▶ **Records for the exercise**:
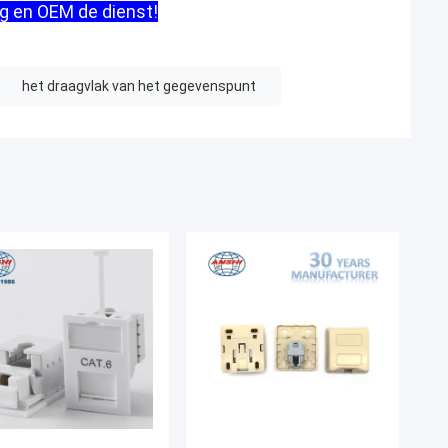
g en OEM de dienst!
het draagvlak van het gegevenspunt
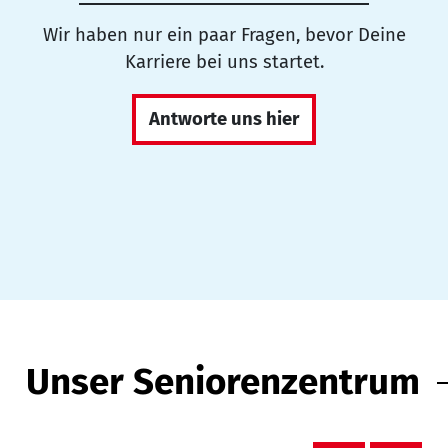
Wir haben nur ein paar Fragen, bevor Deine
Karriere bei uns startet.
Antworte uns hier
Unser Seniorenzentrum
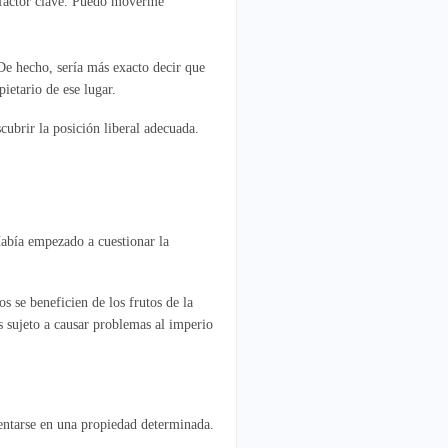
l factor clave. Puedo moverme
 De hecho, sería más exacto decir que
etario de ese lugar.
cubrir la posición liberal adecuada.
abía empezado a cuestionar la
s se beneficien de los frutos de la
os sujeto a causar problemas al imperio
entarse en una propiedad determinada.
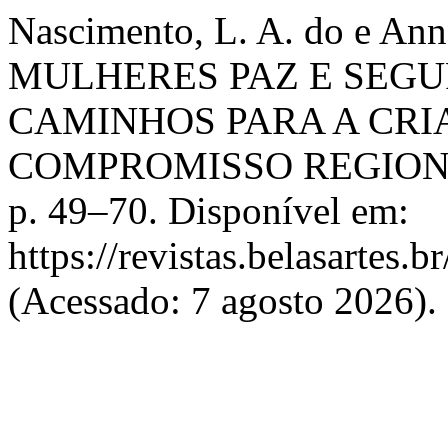
Nascimento, L. A. do e A
MULHERES PAZ E SEGUR
CAMINHOS PARA A CRIA
COMPROMISSO REGION
p. 49–70. Disponível em:
https://revistas.belasartes.b
(Acessado: 7 agosto 2026).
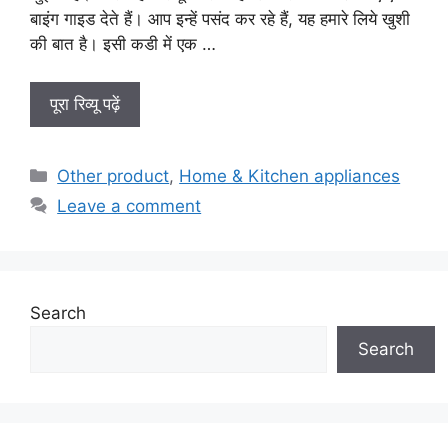
बाइंग गाइड देते हैं। आप इन्हें पसंद कर रहे हैं, यह हमारे लिये खुशी
की बात है। इसी कडी में एक …
पूरा रिव्यू पढ़ें
Categories
Other product
,
Home & Kitchen appliances
Leave a comment
Search
Search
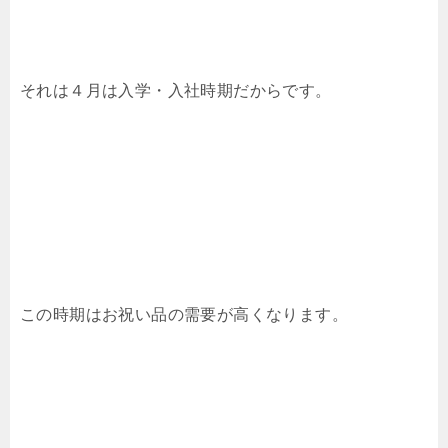
それは４月は入学・入社時期だからです。
この時期はお祝い品の需要が高くなります。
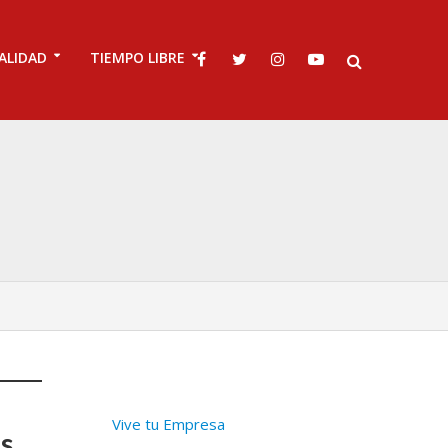
ALIDAD
TIEMPO LIBRE
Vive tu Empresa
s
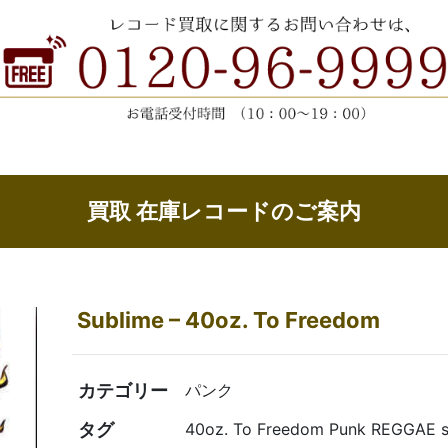
買取 在庫レコードのご案内
Sublime ‎– 40oz. To Freedom
カテゴリー
パンク
タグ
40oz. To Freedom Punk REGGAE s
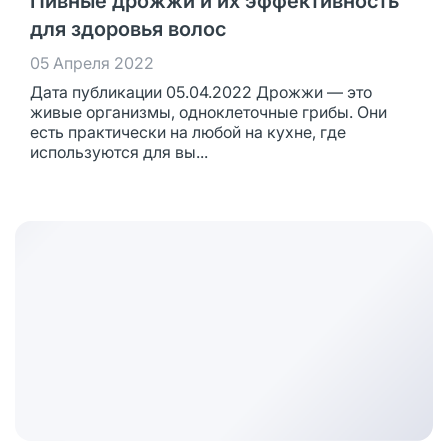
Пивные дрожжи и их эффективность
для здоровья волос
05 Апреля 2022
Дата публикации 05.04.2022 Дрожжи — это
живые организмы, одноклеточные грибы. Они
есть практически на любой на кухне, где
используются для вы...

▶ **Required work**: Copy every line of text from the rows above word for word, leaving out the pictures.

▶ **Solution**:
g en OEM de dienst!
het draagvlak van het gegevenspunt
Wir haben nur ein paar Fragen, bevor Deine
Karriere bei uns startet.
Antworte uns hier
Unser Seniorenzentrum
l factor clave. Puedo moverme
 De hecho, sería más exacto decir que
etario de ese lugar.
cubrir la posición liberal adecuada.
abía empezado a cuestionar la
s se beneficien de los frutos de la
os sujeto a causar problemas al imperio
entarse en una propiedad determinada.
Nascimento, L. A. do e A
MULHERES PAZ E SEGUR
CAMINHOS PARA A CRIA
COMPROMISSO REGION
p. 49–70. Disponível em:
https://revistas.belasartes.b
(Acessado: 7 agosto 2026).
बाइंग गाइड देते हैं। आप इन्हें पसंद कर रहे हैं, यह हमारे लिये खुशी
की बात है। इसी कडी में एक …
पूरा रिव्यू पढ़ें
Categories
Other product
,
Home & Kitchen appliances
Leave a comment
Search
Search
それは４月は入学・入社時期だからです。
この時期はお祝い品の需要が高くなります。
ALIDAD
TIEMPO LIBRE
Vive tu Empresa
s
買取 在庫レコードのご案内
Sublime ‎– 40oz. To Freedom
カテゴリー
パンク
タグ
40oz. To Freedom Punk REGGAE s
Пивные дрожжи и их эффективность
для здоровья волос
05 Апреля 2022
Дата публикации 05.04.2022 Дрожжи — это
живые организмы, одноклеточные грибы. Они
есть практически на любой на кухне, где
используются для вы...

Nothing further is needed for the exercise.